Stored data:
• • •

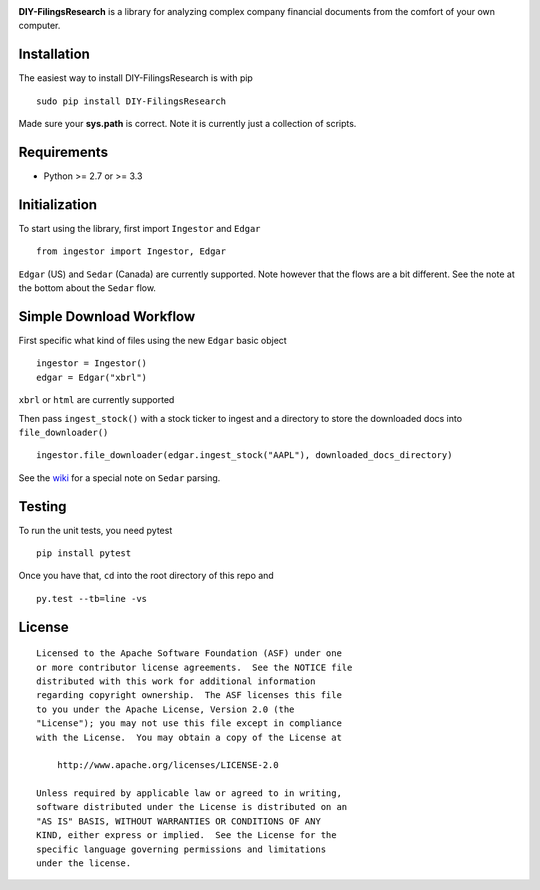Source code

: |PyPI version| |Travis-CI|

**DIY-FilingsResearch** is a library for analyzing complex company financial documents from the comfort of your own computer.

Installation
------------

The easiest way to install DIY-FilingsResearch is with pip

::

    sudo pip install DIY-FilingsResearch
    
Made sure your **sys.path** is correct. Note it is currently just a collection of scripts.

Requirements
------------

- Python >= 2.7 or >= 3.3

Initialization
--------------

To start using the library, first import ``Ingestor`` and ``Edgar``

::

    from ingestor import Ingestor, Edgar

``Edgar`` (US) and ``Sedar`` (Canada) are currently supported. Note however that the flows are a bit different.
See the note at the bottom about the ``Sedar`` flow.

Simple Download Workflow
-----------------------

First specific what kind of files using the new ``Edgar`` basic object

::

    ingestor = Ingestor()
    edgar = Edgar("xbrl")

``xbrl`` or ``html`` are currently supported

Then pass ``ingest_stock()`` with a stock ticker to ingest and a directory to store the downloaded docs into 
``file_downloader()``

::

    ingestor.file_downloader(edgar.ingest_stock("AAPL"), downloaded_docs_directory)
    
See the `wiki <https://github.com/greedo/DIY-FilingsResearch/wiki/Using-the-document-ingestor#sedar-download-workflow-note>`__
for a special note on ``Sedar`` parsing.

Testing
-------

To run the unit tests, you need pytest

::

    pip install pytest

Once you have that, ``cd`` into the root directory of this repo and

::

    py.test --tb=line -vs

License
-------

::

    Licensed to the Apache Software Foundation (ASF) under one
    or more contributor license agreements.  See the NOTICE file
    distributed with this work for additional information
    regarding copyright ownership.  The ASF licenses this file
    to you under the Apache License, Version 2.0 (the
    "License"); you may not use this file except in compliance
    with the License.  You may obtain a copy of the License at

        http://www.apache.org/licenses/LICENSE-2.0

    Unless required by applicable law or agreed to in writing,
    software distributed under the License is distributed on an
    "AS IS" BASIS, WITHOUT WARRANTIES OR CONDITIONS OF ANY
    KIND, either express or implied.  See the License for the
    specific language governing permissions and limitations
    under the license.

.. |PyPI version| image:: https://badge.fury.io/py/DIY-FilingsResearch.png
   :target: http://badge.fury.io/py/DIY-FilingsResearch
.. |Travis-CI| image:: https://travis-ci.org/greedo/DIY-FilingsResearch.png?branch=master
   :target: https://travis-ci.org/greedo/DIY-FilingsResearch
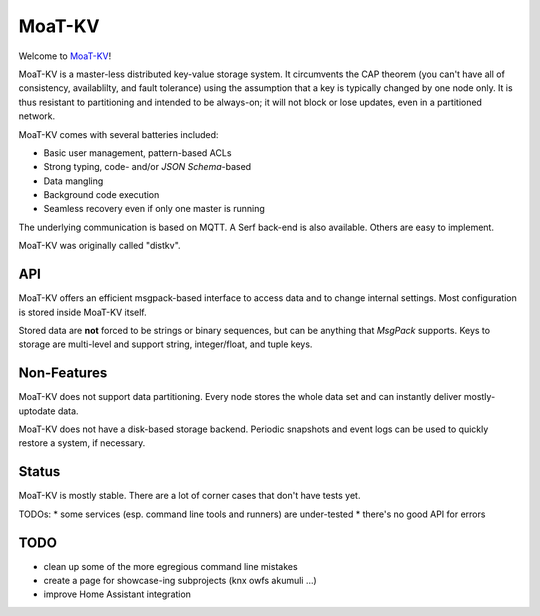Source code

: =======
MoaT-KV
=======

Welcome to `MoaT-KV <https://github.com/MoaT/moat-kv>`__!

MoaT-KV is a master-less distributed key-value storage system. It
circumvents the CAP theorem (you can't have all of consistency, availablilty,
and fault tolerance) using the assumption that a key is typically changed
by one node only. It is thus resistant to partitioning and intended to be
always-on; it will not block or lose updates, even in a partitioned
network.

MoaT-KV comes with several batteries included:

* Basic user management, pattern-based ACLs

* Strong typing, code- and/or `JSON Schema`-based

* Data mangling

* Background code execution

* Seamless recovery even if only one master is running

The underlying communication is based on MQTT. A Serf back-end is also
available. Others are easy to implement.

MoaT-KV was originally called "distkv".

API
===

MoaT-KV offers an efficient msgpack-based interface to access data and to
change internal settings. Most configuration is stored inside MoaT-KV
itself.

Stored data are **not** forced to be strings or binary sequences, but can
be anything that `MsgPack` supports. Keys to storage are multi-level and
support string, integer/float, and tuple keys.


Non-Features
============

MoaT-KV does not support data partitioning. Every node stores the whole
data set and can instantly deliver mostly-uptodate data.

MoaT-KV does not have a disk-based storage backend. Periodic snapshots and
event logs can be used to quickly restore a system, if necessary.

Status
======

MoaT-KV is mostly stable. There are a lot of corner cases that don't
have tests yet.

TODOs:
* some services (esp. command line tools and runners) are under-tested
* there's no good API for errors

TODO
====

* clean up some of the more egregious command line mistakes

* create a page for showcase-ing subprojects (knx owfs akumuli …)

* improve Home Assistant integration

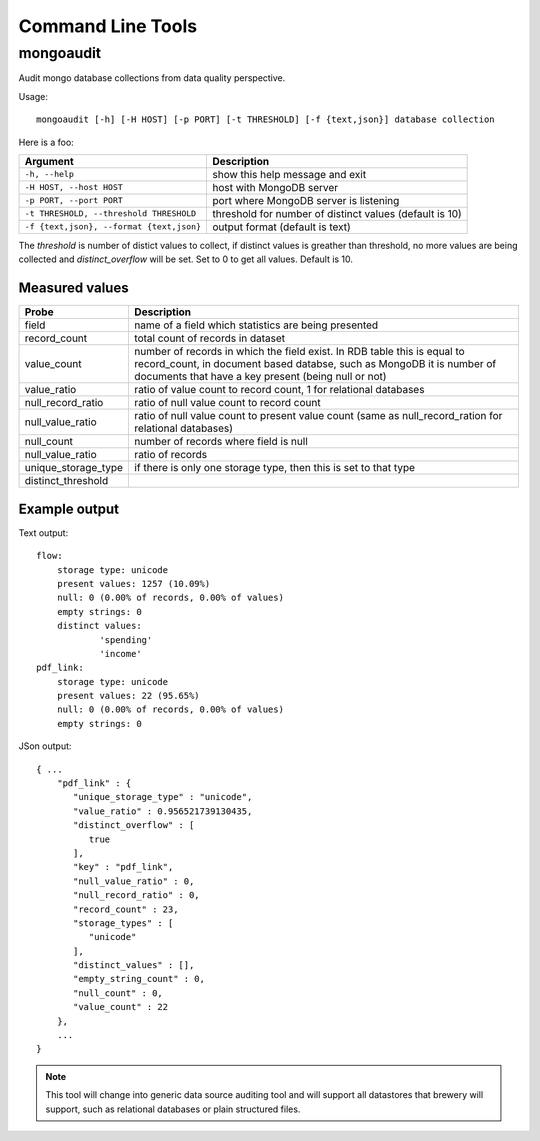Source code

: Command Line Tools
++++++++++++++++++

mongoaudit
==========

Audit mongo database collections from data quality perspective.

Usage::

    mongoaudit [-h] [-H HOST] [-p PORT] [-t THRESHOLD] [-f {text,json}] database collection

Here is a foo:

========================================= ===============================================================
Argument                                  Description
========================================= ===============================================================
``-h, --help``                            show this help message and exit
``-H HOST, --host HOST``                  host with MongoDB server
``-p PORT, --port PORT``                  port where MongoDB server is listening
``-t THRESHOLD, --threshold THRESHOLD``   threshold for number of distinct values (default is 10)
``-f {text,json}, --format {text,json}``  output format (default is text)
========================================= ===============================================================

The *threshold* is number of distict values to collect, if distinct values is greather than 
threshold, no more values are being collected and *distinct_overflow* will be set. Set to 0 to get
all values. Default is 10.

Measured values
---------------

=================== ============================================================================
Probe               Description
=================== ============================================================================
field               name of a field which statistics are being presented
record_count        total count of records in dataset
value_count         number of records in which the field exist. In RDB table this is equal to 
                    record_count, in document  based databse, such as MongoDB it is number
                    of documents that have a key present (being null or not)
value_ratio         ratio of value count to record count, 1 for relational databases
null_record_ratio   ratio of null value count to record count
null_value_ratio    ratio of null value count to present value count (same as null_record_ration
                    for relational databases)
null_count          number of records where field is null
null_value_ratio    ratio of records
unique_storage_type if there is only one storage type, then this is set to that type
distinct_threshold  
=================== ============================================================================


Example output
--------------

Text output:

::

    flow:
    	storage type: unicode
    	present values: 1257 (10.09%)
    	null: 0 (0.00% of records, 0.00% of values)
    	empty strings: 0
    	distinct values:
    		'spending'
    		'income'
    pdf_link:
    	storage type: unicode
    	present values: 22 (95.65%)
    	null: 0 (0.00% of records, 0.00% of values)
    	empty strings: 0

JSon output:

::

    { ...
        "pdf_link" : {
           "unique_storage_type" : "unicode",
           "value_ratio" : 0.956521739130435,
           "distinct_overflow" : [
              true
           ],
           "key" : "pdf_link",
           "null_value_ratio" : 0,
           "null_record_ratio" : 0,
           "record_count" : 23,
           "storage_types" : [
              "unicode"
           ],
           "distinct_values" : [],
           "empty_string_count" : 0,
           "null_count" : 0,
           "value_count" : 22
        },
        ...
    }
    
.. note::

    This tool will change into generic data source auditing tool and will support all datastores
    that brewery will support, such as relational databases or plain structured files.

• • •

From the first line to the last, print the records exactly; leave out the pictures.

Source code

: |PyPI version| |Travis-CI|

**DIY-FilingsResearch** is a library for analyzing complex company financial documents from the comfort of your own computer.

Installation
------------

The easiest way to install DIY-FilingsResearch is with pip

::

    sudo pip install DIY-FilingsResearch
    
Made sure your **sys.path** is correct. Note it is currently just a collection of scripts.

Requirements
------------

- Python >= 2.7 or >= 3.3

Initialization
--------------

To start using the library, first import ``Ingestor`` and ``Edgar``

::

    from ingestor import Ingestor, Edgar

``Edgar`` (US) and ``Sedar`` (Canada) are currently supported. Note however that the flows are a bit different.
See the note at the bottom about the ``Sedar`` flow.

Simple Download Workflow
-----------------------

First specific what kind of files using the new ``Edgar`` basic object

::

    ingestor = Ingestor()
    edgar = Edgar("xbrl")

``xbrl`` or ``html`` are currently supported

Then pass ``ingest_stock()`` with a stock ticker to ingest and a directory to store the downloaded docs into 
``file_downloader()``

::

    ingestor.file_downloader(edgar.ingest_stock("AAPL"), downloaded_docs_directory)
    
See the `wiki <https://github.com/greedo/DIY-FilingsResearch/wiki/Using-the-document-ingestor#sedar-download-workflow-note>`__
for a special note on ``Sedar`` parsing.

Testing
-------

To run the unit tests, you need pytest

::

    pip install pytest

Once you have that, ``cd`` into the root directory of this repo and

::

    py.test --tb=line -vs

License
-------

::

    Licensed to the Apache Software Foundation (ASF) under one
    or more contributor license agreements.  See the NOTICE file
    distributed with this work for additional information
    regarding copyright ownership.  The ASF licenses this file
    to you under the Apache License, Version 2.0 (the
    "License"); you may not use this file except in compliance
    with the License.  You may obtain a copy of the License at

        http://www.apache.org/licenses/LICENSE-2.0

    Unless required by applicable law or agreed to in writing,
    software distributed under the License is distributed on an
    "AS IS" BASIS, WITHOUT WARRANTIES OR CONDITIONS OF ANY
    KIND, either express or implied.  See the License for the
    specific language governing permissions and limitations
    under the license.

.. |PyPI version| image:: https://badge.fury.io/py/DIY-FilingsResearch.png
   :target: http://badge.fury.io/py/DIY-FilingsResearch
.. |Travis-CI| image:: https://travis-ci.org/greedo/DIY-FilingsResearch.png?branch=master
   :target: https://travis-ci.org/greedo/DIY-FilingsResearch
Source code

: =======
MoaT-KV
=======

Welcome to `MoaT-KV <https://github.com/MoaT/moat-kv>`__!

MoaT-KV is a master-less distributed key-value storage system. It
circumvents the CAP theorem (you can't have all of consistency, availablilty,
and fault tolerance) using the assumption that a key is typically changed
by one node only. It is thus resistant to partitioning and intended to be
always-on; it will not block or lose updates, even in a partitioned
network.

MoaT-KV comes with several batteries included:

* Basic user management, pattern-based ACLs

* Strong typing, code- and/or `JSON Schema`-based

* Data mangling

* Background code execution

* Seamless recovery even if only one master is running

The underlying communication is based on MQTT. A Serf back-end is also
available. Others are easy to implement.

MoaT-KV was originally called "distkv".

API
===

MoaT-KV offers an efficient msgpack-based interface to access data and to
change internal settings. Most configuration is stored inside MoaT-KV
itself.

Stored data are **not** forced to be strings or binary sequences, but can
be anything that `MsgPack` supports. Keys to storage are multi-level and
support string, integer/float, and tuple keys.


Non-Features
============

MoaT-KV does not support data partitioning. Every node stores the whole
data set and can instantly deliver mostly-uptodate data.

MoaT-KV does not have a disk-based storage backend. Periodic snapshots and
event logs can be used to quickly restore a system, if necessary.

Status
======

MoaT-KV is mostly stable. There are a lot of corner cases that don't
have tests yet.

TODOs:
* some services (esp. command line tools and runners) are under-tested
* there's no good API for errors

TODO
====

* clean up some of the more egregious command line mistakes

* create a page for showcase-ing subprojects (knx owfs akumuli …)

* improve Home Assistant integration

Source code

: Command Line Tools
++++++++++++++++++

mongoaudit
==========

Audit mongo database collections from data quality perspective.

Usage::

    mongoaudit [-h] [-H HOST] [-p PORT] [-t THRESHOLD] [-f {text,json}] database collection

Here is a foo:

========================================= ===============================================================
Argument                                  Description
========================================= ===============================================================
``-h, --help``                            show this help message and exit
``-H HOST, --host HOST``                  host with MongoDB server
``-p PORT, --port PORT``                  port where MongoDB server is listening
``-t THRESHOLD, --threshold THRESHOLD``   threshold for number of distinct values (default is 10)
``-f {text,json}, --format {text,json}``  output format (default is text)
========================================= ===============================================================

The *threshold* is number of distict values to collect, if distinct values is greather than 
threshold, no more values are being collected and *distinct_overflow* will be set. Set to 0 to get
all values. Default is 10.

Measured values
---------------

=================== ============================================================================
Probe               Description
=================== ============================================================================
field               name of a field which statistics are being presented
record_count        total count of records in dataset
value_count         number of records in which the field exist. In RDB table this is equal to 
                    record_count, in document  based databse, such as MongoDB it is number
                    of documents that have a key present (being null or not)
value_ratio         ratio of value count to record count, 1 for relational databases
null_record_ratio   ratio of null value count to record count
null_value_ratio    ratio of null value count to present value count (same as null_record_ration
                    for relational databases)
null_count          number of records where field is null
null_value_ratio    ratio of records
unique_storage_type if there is only one storage type, then this is set to that type
distinct_threshold  
=================== ============================================================================


Example output
--------------

Text output:

::

    flow:
    	storage type: unicode
    	present values: 1257 (10.09%)
    	null: 0 (0.00% of records, 0.00% of values)
    	empty strings: 0
    	distinct values:
    		'spending'
    		'income'
    pdf_link:
    	storage type: unicode
    	present values: 22 (95.65%)
    	null: 0 (0.00% of records, 0.00% of values)
    	empty strings: 0

JSon output:

::

    { ...
        "pdf_link" : {
           "unique_storage_type" : "unicode",
           "value_ratio" : 0.956521739130435,
           "distinct_overflow" : [
              true
           ],
           "key" : "pdf_link",
           "null_value_ratio" : 0,
           "null_record_ratio" : 0,
           "record_count" : 23,
           "storage_types" : [
              "unicode"
           ],
           "distinct_values" : [],
           "empty_string_count" : 0,
           "null_count" : 0,
           "value_count" : 22
        },
        ...
    }
    
.. note::

    This tool will change into generic data source auditing tool and will support all datastores
    that brewery will support, such as relational databases or plain structured files.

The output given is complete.